No, I don’t do video calls personally other than at work.
But the vast majority of communication when not IRL to me is text so that makes sense to preserve, even info, daily communication and memes, just the kind of day to day stuff you wouldn’t “make memories” of but might want to look back on someday anyway.
I pretty regularly end up looking back on that stuff one way or another too, either just literally reminiscing or to check something or whatever.
It’s come in extremely useful, fun and has no real downsides. I can’t even imagine not doing it. Like going somewhere and not even taking a picture. What if you forget it ever happened?
How do you even build a narrative of your life? What do you do about things you forget or forget the details of like when it happened etc.?
Many times I thought something happened in e.g. January only to be proven wrong by looking up messages from that time and be proven wrong, naturally as human memory is pretty shite for the most part.
I find the idea of reminiscing over instant messages funny. Different strokes I guess.
Why?
Recently me and my gf were reminiscing about how we met and what we talked about first, since we have many common interests and we got along really well on our first date, it was interesting to go and actually look up what it was we talked about then because we couldn’t agree on what it was.
Was a shame we didn’t have our very very first messages from OkCupid but at least we had our WhatsApp and Telegram history.
On another occasion, a friend of mine was feeling nostalgic for a time we were playing through RE6 together, and I was able to go back in our chat history and find the memes we made about it at the time, full of in-jokes and whatnot and screencaps, which really cheered him up and was just fun to reminisce.
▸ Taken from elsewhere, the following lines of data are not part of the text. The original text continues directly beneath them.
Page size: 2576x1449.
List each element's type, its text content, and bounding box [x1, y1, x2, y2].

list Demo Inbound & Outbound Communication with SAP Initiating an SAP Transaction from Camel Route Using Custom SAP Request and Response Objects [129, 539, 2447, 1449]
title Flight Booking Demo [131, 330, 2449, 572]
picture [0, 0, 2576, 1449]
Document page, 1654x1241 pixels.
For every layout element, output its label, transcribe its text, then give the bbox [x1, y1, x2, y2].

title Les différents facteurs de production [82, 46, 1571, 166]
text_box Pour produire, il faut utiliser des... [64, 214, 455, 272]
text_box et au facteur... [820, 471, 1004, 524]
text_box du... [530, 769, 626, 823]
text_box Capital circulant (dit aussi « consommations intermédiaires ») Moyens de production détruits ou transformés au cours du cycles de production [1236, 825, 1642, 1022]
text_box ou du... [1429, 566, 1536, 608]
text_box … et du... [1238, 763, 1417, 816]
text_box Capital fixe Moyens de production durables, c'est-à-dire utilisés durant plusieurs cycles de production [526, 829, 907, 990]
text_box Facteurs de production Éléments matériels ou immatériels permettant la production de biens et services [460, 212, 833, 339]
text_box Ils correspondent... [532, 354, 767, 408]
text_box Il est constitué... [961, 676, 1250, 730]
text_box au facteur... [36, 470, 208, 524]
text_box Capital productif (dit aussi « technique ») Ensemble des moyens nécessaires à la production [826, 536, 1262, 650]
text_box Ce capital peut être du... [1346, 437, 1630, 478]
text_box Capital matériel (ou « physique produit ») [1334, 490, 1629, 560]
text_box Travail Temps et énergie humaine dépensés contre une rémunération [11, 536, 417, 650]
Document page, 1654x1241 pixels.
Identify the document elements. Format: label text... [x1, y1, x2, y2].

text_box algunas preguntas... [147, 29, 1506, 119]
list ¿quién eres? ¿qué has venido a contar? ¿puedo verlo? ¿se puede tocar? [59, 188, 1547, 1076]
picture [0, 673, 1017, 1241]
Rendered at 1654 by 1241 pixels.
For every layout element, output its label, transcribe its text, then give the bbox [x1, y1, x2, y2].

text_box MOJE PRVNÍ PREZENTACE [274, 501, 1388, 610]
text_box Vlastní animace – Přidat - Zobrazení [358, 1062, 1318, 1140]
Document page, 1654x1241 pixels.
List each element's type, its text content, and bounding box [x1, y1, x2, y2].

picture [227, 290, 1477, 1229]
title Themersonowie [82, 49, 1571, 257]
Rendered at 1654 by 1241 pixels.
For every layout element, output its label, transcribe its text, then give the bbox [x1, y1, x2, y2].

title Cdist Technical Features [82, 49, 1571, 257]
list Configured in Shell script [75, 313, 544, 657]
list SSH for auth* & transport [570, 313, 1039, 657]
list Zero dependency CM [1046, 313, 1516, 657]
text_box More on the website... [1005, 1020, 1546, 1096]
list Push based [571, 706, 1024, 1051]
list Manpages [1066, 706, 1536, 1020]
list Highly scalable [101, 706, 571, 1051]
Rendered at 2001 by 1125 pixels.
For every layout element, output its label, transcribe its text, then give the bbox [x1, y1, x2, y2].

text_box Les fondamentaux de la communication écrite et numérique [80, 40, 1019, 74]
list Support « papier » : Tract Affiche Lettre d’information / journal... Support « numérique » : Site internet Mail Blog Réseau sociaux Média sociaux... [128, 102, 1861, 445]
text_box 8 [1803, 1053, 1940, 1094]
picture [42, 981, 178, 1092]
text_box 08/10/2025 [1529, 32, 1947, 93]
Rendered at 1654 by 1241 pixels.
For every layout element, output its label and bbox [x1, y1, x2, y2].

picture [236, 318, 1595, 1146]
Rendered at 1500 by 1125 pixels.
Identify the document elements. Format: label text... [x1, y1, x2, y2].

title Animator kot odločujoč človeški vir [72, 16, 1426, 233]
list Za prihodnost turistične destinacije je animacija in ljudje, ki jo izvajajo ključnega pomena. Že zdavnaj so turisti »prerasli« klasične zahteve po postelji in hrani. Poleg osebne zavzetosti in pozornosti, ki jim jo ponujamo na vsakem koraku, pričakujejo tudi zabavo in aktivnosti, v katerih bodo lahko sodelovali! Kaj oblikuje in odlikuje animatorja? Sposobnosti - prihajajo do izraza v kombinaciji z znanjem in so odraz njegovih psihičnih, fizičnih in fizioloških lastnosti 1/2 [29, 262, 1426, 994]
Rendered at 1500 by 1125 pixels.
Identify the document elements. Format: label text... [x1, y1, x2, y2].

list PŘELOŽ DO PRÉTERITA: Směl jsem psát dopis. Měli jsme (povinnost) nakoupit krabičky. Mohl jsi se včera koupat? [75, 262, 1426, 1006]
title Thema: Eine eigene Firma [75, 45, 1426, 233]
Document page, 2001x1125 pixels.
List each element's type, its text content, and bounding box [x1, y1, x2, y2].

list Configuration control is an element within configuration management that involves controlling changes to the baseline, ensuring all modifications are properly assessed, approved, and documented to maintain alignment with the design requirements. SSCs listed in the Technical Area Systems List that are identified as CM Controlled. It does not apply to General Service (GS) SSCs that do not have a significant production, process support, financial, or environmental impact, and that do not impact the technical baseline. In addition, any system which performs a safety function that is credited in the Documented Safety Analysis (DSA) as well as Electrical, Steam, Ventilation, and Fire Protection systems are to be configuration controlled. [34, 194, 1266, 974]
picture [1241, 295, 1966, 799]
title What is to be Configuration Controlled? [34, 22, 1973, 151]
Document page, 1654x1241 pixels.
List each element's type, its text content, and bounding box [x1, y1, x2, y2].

Another time I had an argument with some friends over which year we went to see A Wonderful Life in the cinema, and whether it was 2023 or 2024 and that was nice to have messages from that time to refer to and we ended up remembering a small adventure we had the same day and laugh about it.
Or what about a nice heart to heart you had? What about something kind a friend said that cheered you up you want to see again? What about some good advice someone gave you once that could come in handy now?
What about that one funny video you can only remember one bit from but you remember who you sent it to? or a song or whatever?
What about raising an issue with your partner over something bad they do and being able to directly quote examples?
Heck I used my messages from the time I moved to a new flat figure out what day I actually moved in, since the tenancy agreement was on some old portal I had no access to anymore and I needed to know the day I moved for address history on a visa application.
I guess if you’re older, you probably don’t have a lot of friends who have a phone/computer or text? To be honest I’m kind of baffled, what do you even reminisce on, if not experiences shared with others? Or do you just not like having a record of memories?
I use disappearing messages no longer than a week for all my Signal chats. Pretty surprised everyone’s out here keeping long records over this medium.
Why?
Being able to back up and then encrypt the messages on cold storage for when I may need to go back through an old conversation doesn’t negate something like disappearing messages.
It’s the best of both worlds, messages go away over time so if you lose your phone / it’s compromised, you don’t give up the goose, but you also have a nice safe stored version in the off chance you need it.
The danger imo isn’t in having the messages at all, it’s more about how, when they are just on your phone or whatever, they are generally not locked down.